Beechfield Hall had long been known as one of the pleasantest houses in the county. It was a large red-brick, comfortable-looking mansion, made picturesque by a background of lofty trees, and by the ivy and Virginia creeper and clematis in which it was embowered, rather than by the style of its architecture. Along the front of the building ran a wide terrace, with stone balustrades and flights of steps at either end leading to the flower garden, which sloped down to an ornamental piece of water fed by springs from the rich meadow-land beyond. This terrace and the exquisitely-kept garden gave the house a stateliness of aspect, which it would have lost if severed from its surroundings; but the General was proud of every stick and stone about the place, and could never be brought to see that its beauty existed chiefly in his own fond imagination.

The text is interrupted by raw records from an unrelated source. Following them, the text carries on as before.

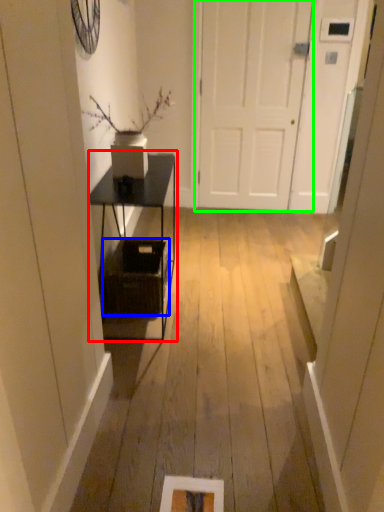
Question: Which object is positioned closest to table (highlighted by a red box)? Select from basket (highlighted by a blue box) and door (highlighted by a green box).

Choices:
 (A) basket
 (B) door

Answer: (A)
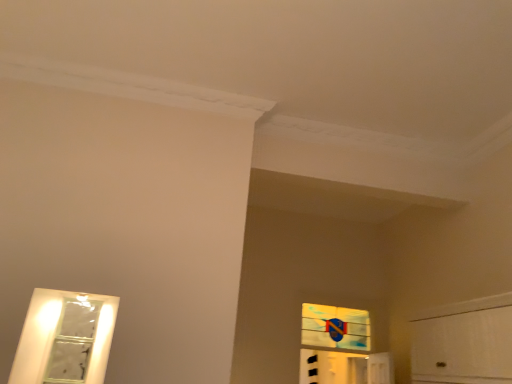
Identify the location of transparent plastic window at upper center. (335, 327).

What do you see at coordinates (335, 327) in the screenshot?
I see `transparent plastic window at upper center` at bounding box center [335, 327].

Whether Beechfield Hall was beautiful or not, however, mattered little to the county squires and their families, to whom it had been for many years a centre of life and gaiety. The General and his brother were hunting-men; they had a capital stud, and were always ready to give their friends a mount in the hunting season. They preserved strictly, and could offer good shooting and good fishing to their neighbors; and they were liberal of such offers—they were generous and hospitable in every sense of the word. Mrs. Sydney Vane was of a similar disposition. Her dances, her dinners, her garden-parties, were said to be the most enjoyable in the county. She was young and pretty, vivacious and agreeable, as fond of society as her husband and her brother-in-law, always ready to fill her house with guests, to make up a party or organise a pic-nic, adored by all young people in the neighborhood, the chosen friend and confidante of half the older ones. And now the innocent mirth and cordial hospitality of Beechfield Hall had come to an untimely end. Poor Sydney Vane was laid to rest in the little green churchyard behind the woodland slope which fronted the terrace and the lawn. His wife, prostrated by the shock of his death, had never left her room since the news of it was brought to her; his brother, the genial and warm-hearted General, looked for the first time like a feeble old man, and seemed almost beside himself. Even little Enid was pale and frightened, and had lost her inclination for mirth and laughter. The servants moved about in their sombre mourning garments with grave faces and hushed, awe-stricken ways. It seemed almost incredible that so great a misfortune should have fallen upon the house, that its brightness should be quenched so utterly.